=== The data ===

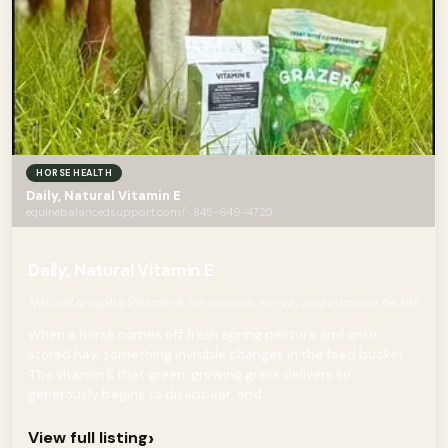
HORSE HEALTH
Daily, Natural Vitamin E
equinebalancedsupport.com/ · 845-649-4720
Daily, Natural Vitamin E
Natural d-alpha Vitamin E for muscle, nerve, and immune health
When a horse comes off fresh spring pasture and onto
stored hay, something invisible changes in the feed bucket.
The vitamin E that green, growing grass delivers so
generously begins to disappear, and...
›
View full listing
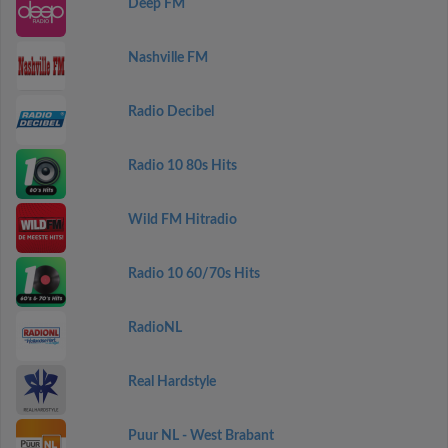
Deep FM
Nashville FM
Radio Decibel
Radio 10 80s Hits
Wild FM Hitradio
Radio 10 60/70s Hits
RadioNL
Real Hardstyle
Puur NL - West Brabant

===

# Prompt:
Could you find every line in the records above that has the string "Hits" and copy it?

# The answer:
Radio 10 80s Hits
Radio 10 60/70s Hits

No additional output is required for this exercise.